05 Synteny comparison - saltpinna/Genome_analysis_project GitHub Wiki
Synteny comparison was done using BLASTN. The script used for this can be found under code/scripts/Blasnt_synteny_comparison.sh. The result from the synteny comparison was plotted in ACT which resulted in the plot below:
Red lines correspond to the same sequence between the assemlby and the reference genome, and blue lines correspond to inversions. We can see big red blocks in the middle of the assembly which indicates that our assembly matches the reference genome quite well in those regions. There are still some lines that do not align perfectly and som inversions in these seqeunces as well, but the blocks are definitely clear. In the beggining and end of the assembly we can see large large blur blocks that cross over each other, which indicates inverted seqeunces. So, we have assembled the correct seqeunce, only inverted. This pattern of consensus between the asssembly and the reference in the middle of the genome and inversion towards the ends is the same pattern that was found in the Mummerplot in the assembly evaluation.
Questions
How relevant is the output format that you choose?

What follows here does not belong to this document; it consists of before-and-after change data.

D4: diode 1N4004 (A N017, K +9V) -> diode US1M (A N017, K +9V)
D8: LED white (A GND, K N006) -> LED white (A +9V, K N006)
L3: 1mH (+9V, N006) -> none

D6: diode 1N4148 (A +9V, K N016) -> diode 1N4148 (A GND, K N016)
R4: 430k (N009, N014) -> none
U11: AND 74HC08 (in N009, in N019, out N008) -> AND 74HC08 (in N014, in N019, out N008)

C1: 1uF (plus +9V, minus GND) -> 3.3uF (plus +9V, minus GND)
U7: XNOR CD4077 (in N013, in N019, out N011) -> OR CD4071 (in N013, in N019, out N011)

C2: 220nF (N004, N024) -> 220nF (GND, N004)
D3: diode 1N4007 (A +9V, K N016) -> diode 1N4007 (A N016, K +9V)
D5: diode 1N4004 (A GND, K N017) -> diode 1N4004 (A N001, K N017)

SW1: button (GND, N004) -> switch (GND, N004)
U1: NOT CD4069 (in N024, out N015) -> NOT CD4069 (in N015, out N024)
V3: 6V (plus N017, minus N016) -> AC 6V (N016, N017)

The output format chosen when running Blastn on the command line is important since we want to be able to interpret the results of the blast search. For this, it was really helpful to plot the synteny comparison in ACT, using the output from the blastn search as well as our assembled genome and reference genome sequence.
How do the resulting hits vary when you change the minimum e-value?

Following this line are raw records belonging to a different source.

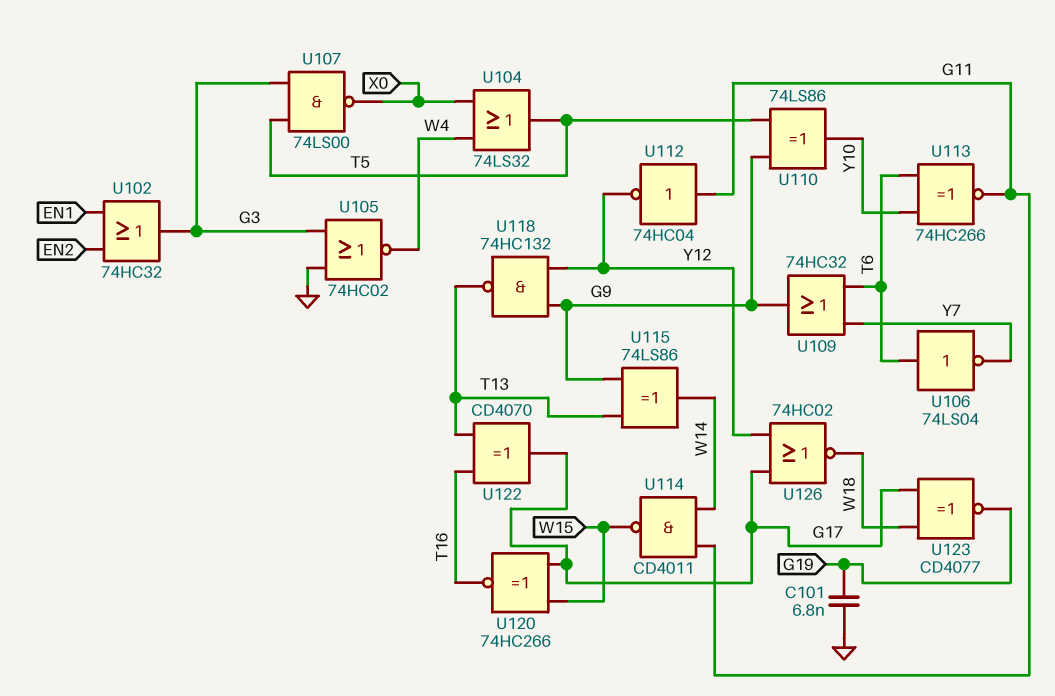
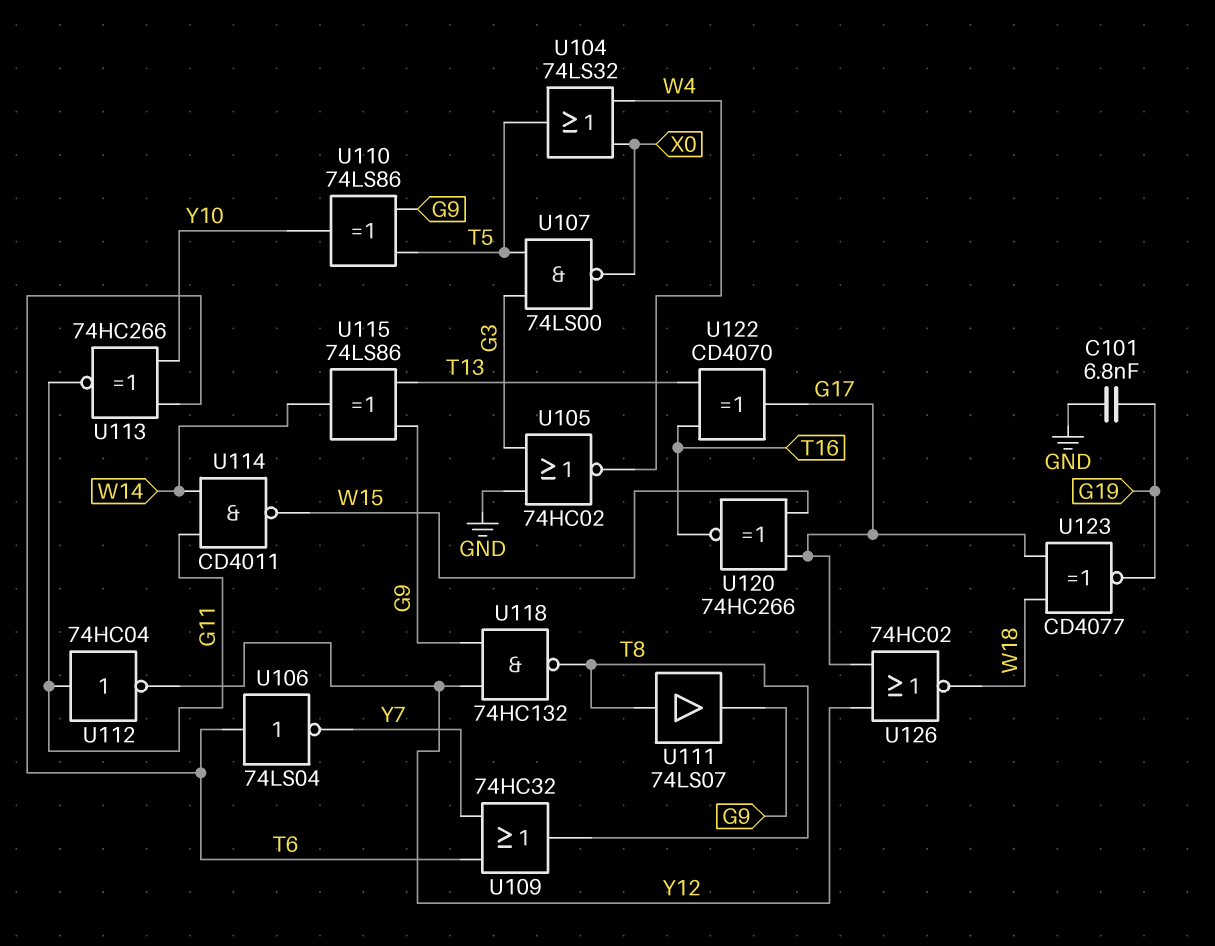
U102: OR 74HC32 (in EN1, in EN2, out G3) -> none
U109: OR 74HC32 (in T6, in Y7, out G9) -> OR 74HC32 (in T6, in Y7, out T8)
U111: none -> buffer 74LS07 (in T8, out G9)
U118: NAND 74HC132 (in G9, in Y12, out T13) -> NAND 74HC132 (in G9, in Y12, out T8)

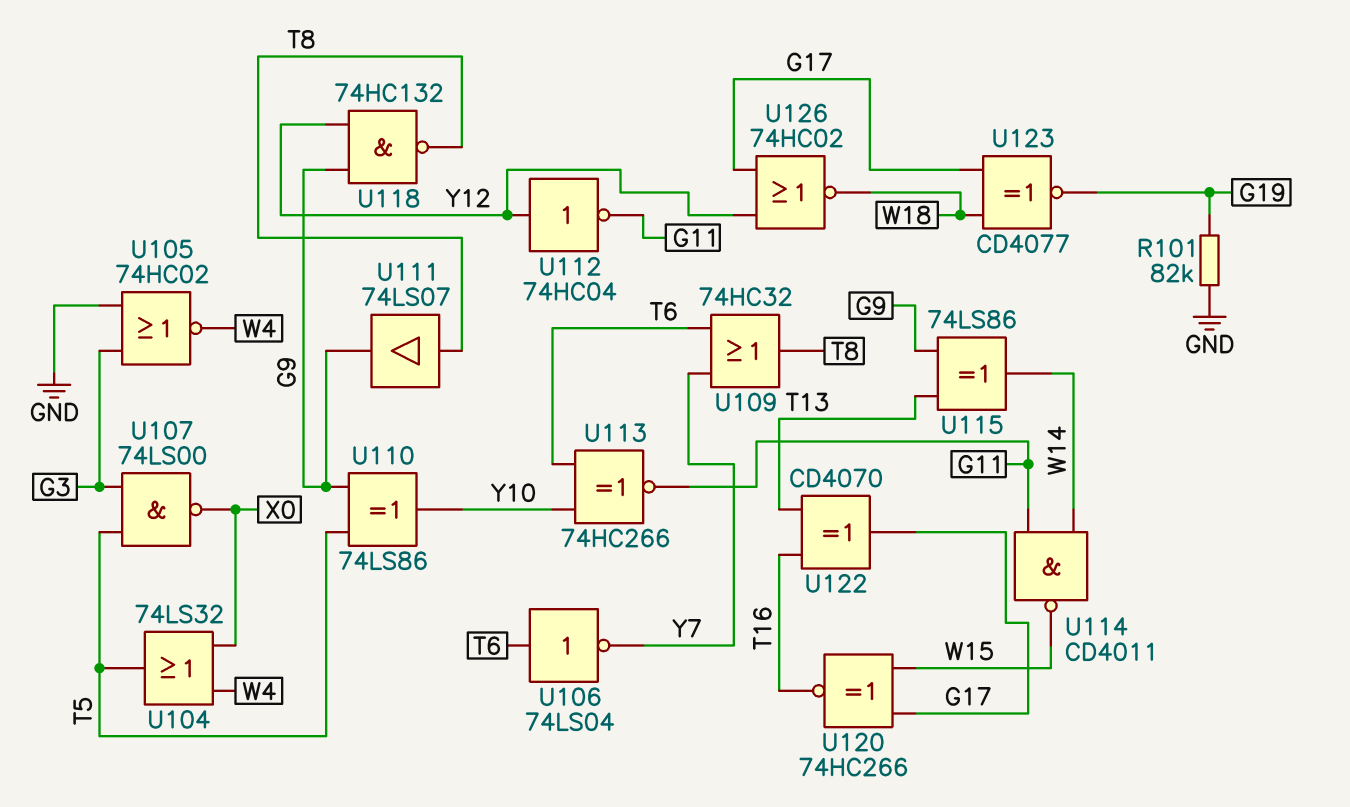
C101: 6.8nF (G19, GND) -> none
R101: none -> 82k (G19, GND)
U112: NOT 74HC04 (in G11, out Y12) -> NOT 74HC04 (in Y12, out G11)

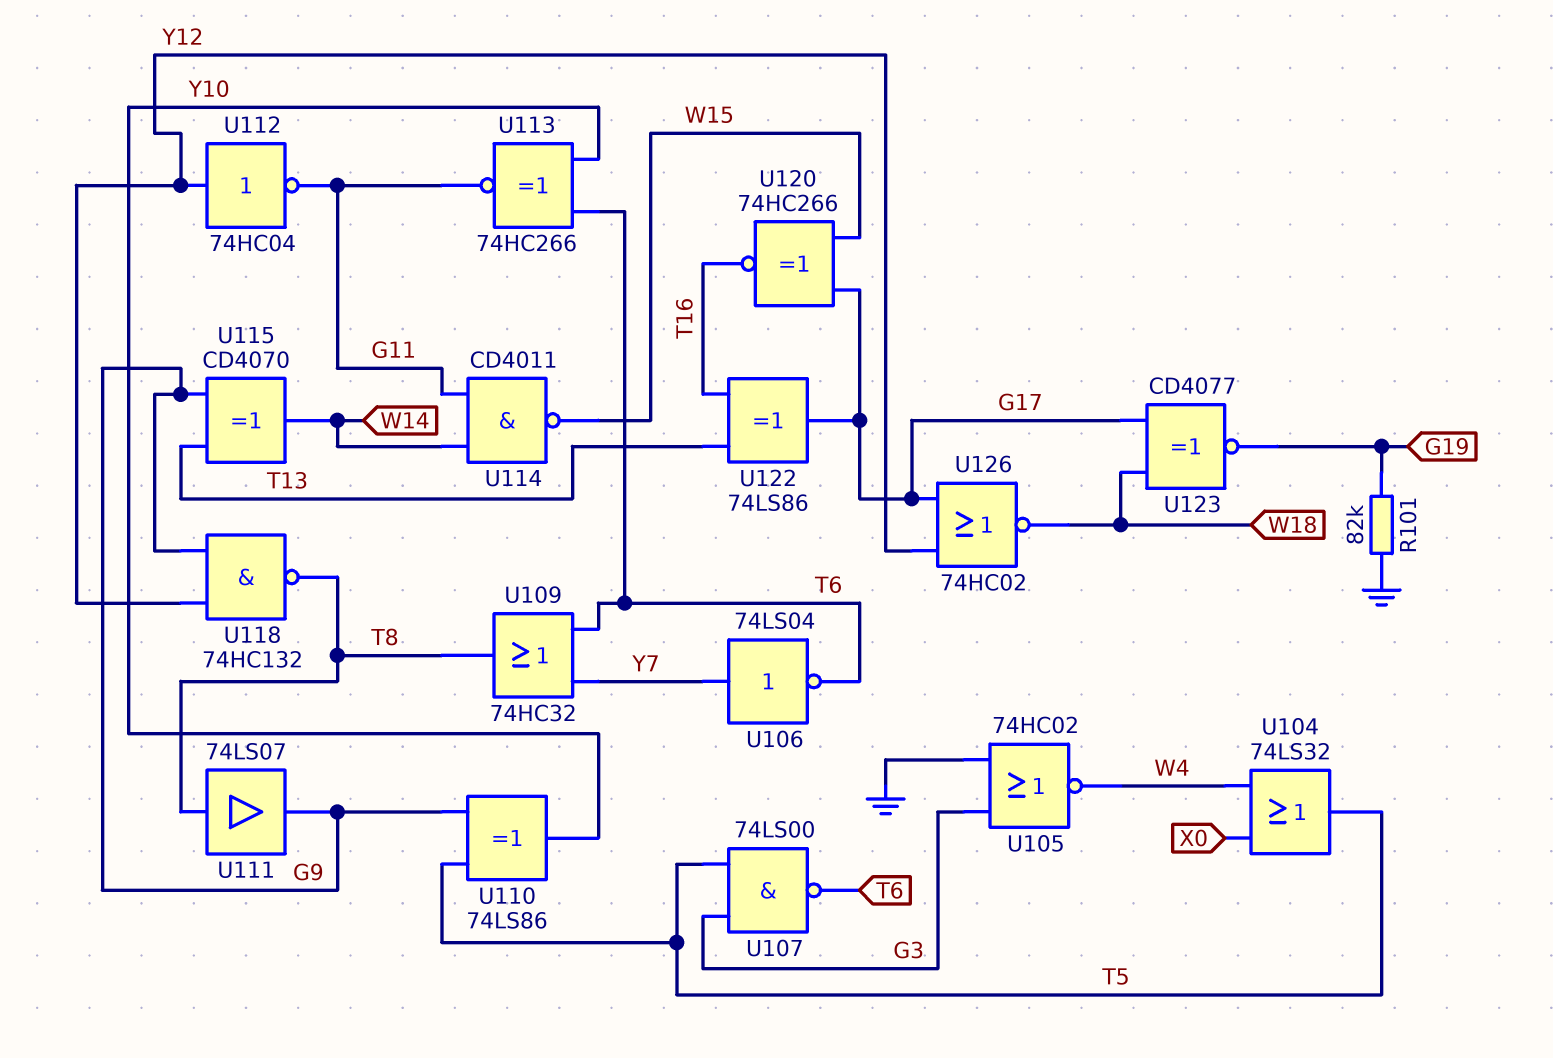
U106: NOT 74LS04 (in T6, out Y7) -> NOT 74LS04 (in Y7, out T6)
U107: NAND 74LS00 (in G3, in T5, out X0) -> NAND 74LS00 (in G3, in T5, out T6)
U115: XOR 74LS86 (in G9, in T13, out W14) -> XOR CD4070 (in G9, in T13, out W14)
U122: XOR CD4070 (in T13, in T16, out G17) -> XOR 74LS86 (in T13, in T16, out G17)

The e-value is the number of expected hits with similar quality score that could be found just by chance. So a lower e-value means a better match. So, when changing the minimum e-value to a higher value would allow for more hits (also with lower quality).

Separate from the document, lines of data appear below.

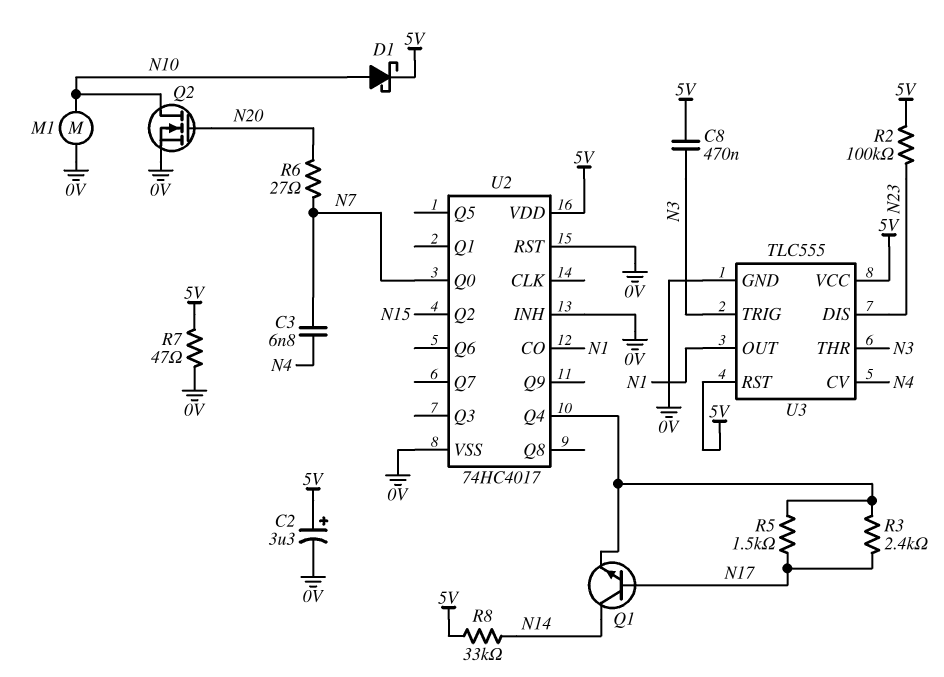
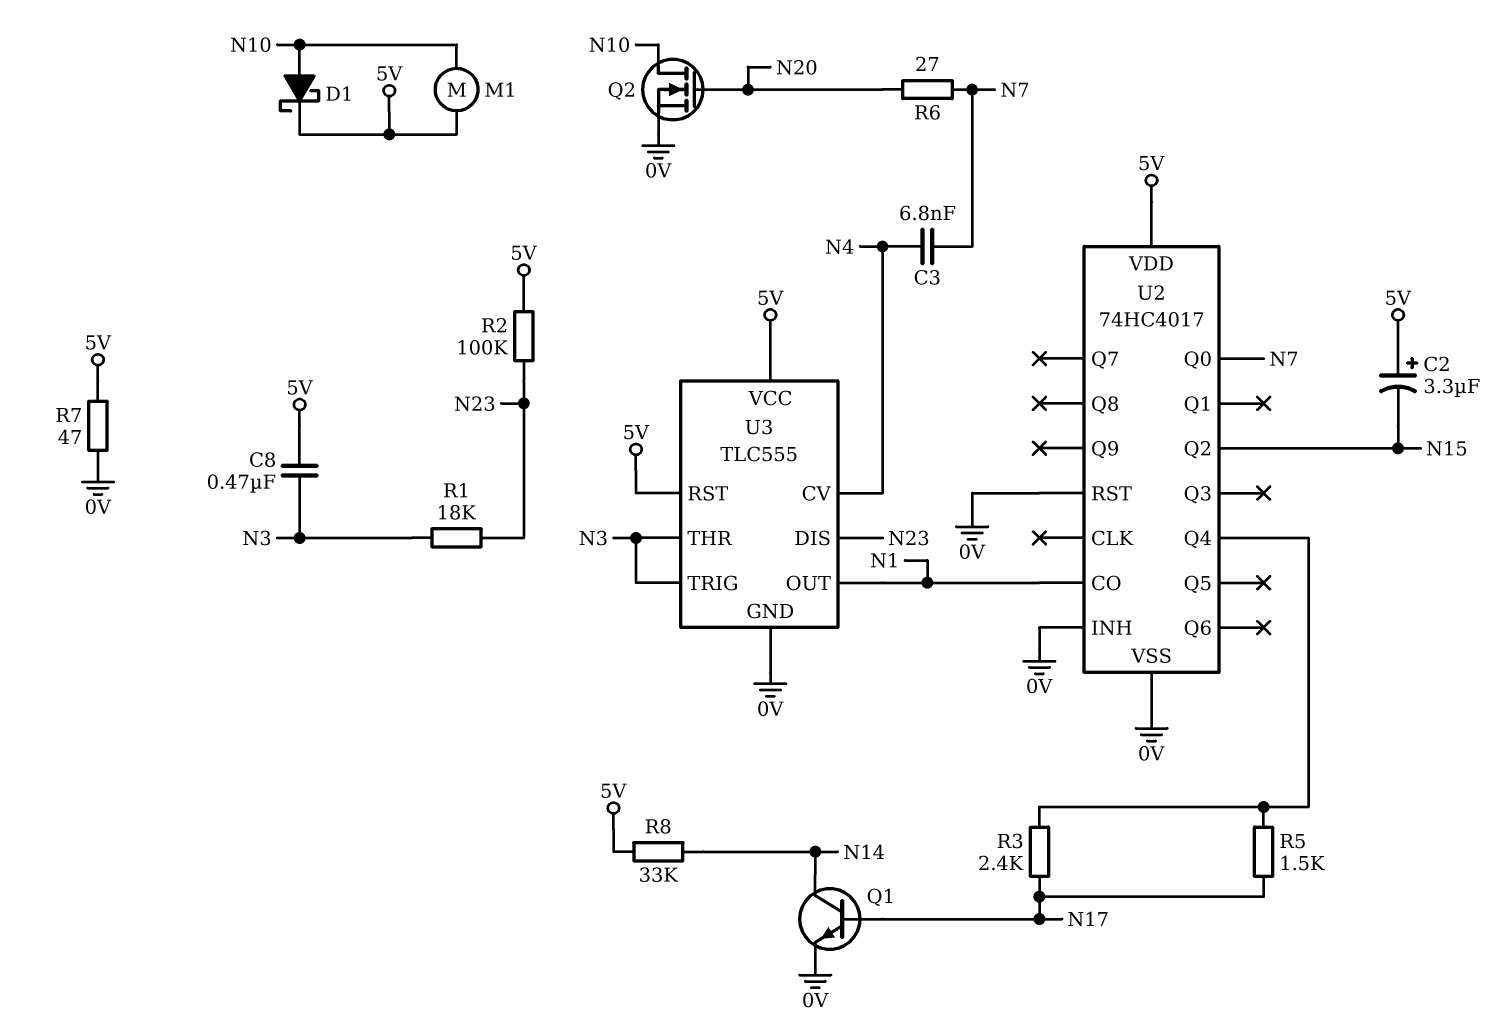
C2: 3.3uF (plus 5V, minus 0V) -> 3.3uF (plus 5V, minus N15)
M1: motor (0V, N10) -> motor (5V, N10)
Q1: NPN (B N17, C N14, E U2/Q4) -> NPN (B N17, C N14, E 0V)
R1: none -> 18k (N3, N23)

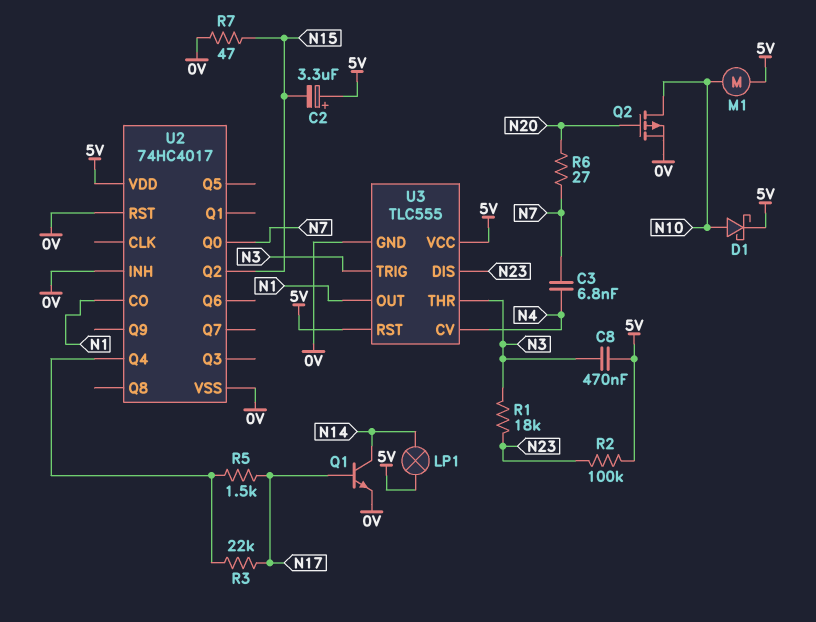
LP1: none -> lamp (5V, N14)
Q2: NMOS (G N20, D N10, S 0V) -> PMOS (G N20, D N10, S 0V)
R3: 2.4k (N17, U2/Q4) -> 22k (N17, U2/Q4)
R7: 47 (0V, 5V) -> 47 (0V, N15)
R8: 33k (5V, N14) -> none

How is the alignment score calculated?
The alignment score is calculated based on a substituttion matrix in Blast which provides scores for substitutions and gaps depending on how likely they are to happen by chance. An exact nucleotide match will give a high score and an unlikely substitution will give a negative score, for example. When summing up all these scores for a sequence, the alignment score is the result.
How important is the number of threads when you blast against a database, or against a particular sequence?
The number of threads is important when blasting against an entire database, since the search can then be done in multiple threads in parallel which speeds up the process a lot. When just blasting a sequence against another seqeunce though, the number of threads doesn't matter since only one alignment is performed anyways.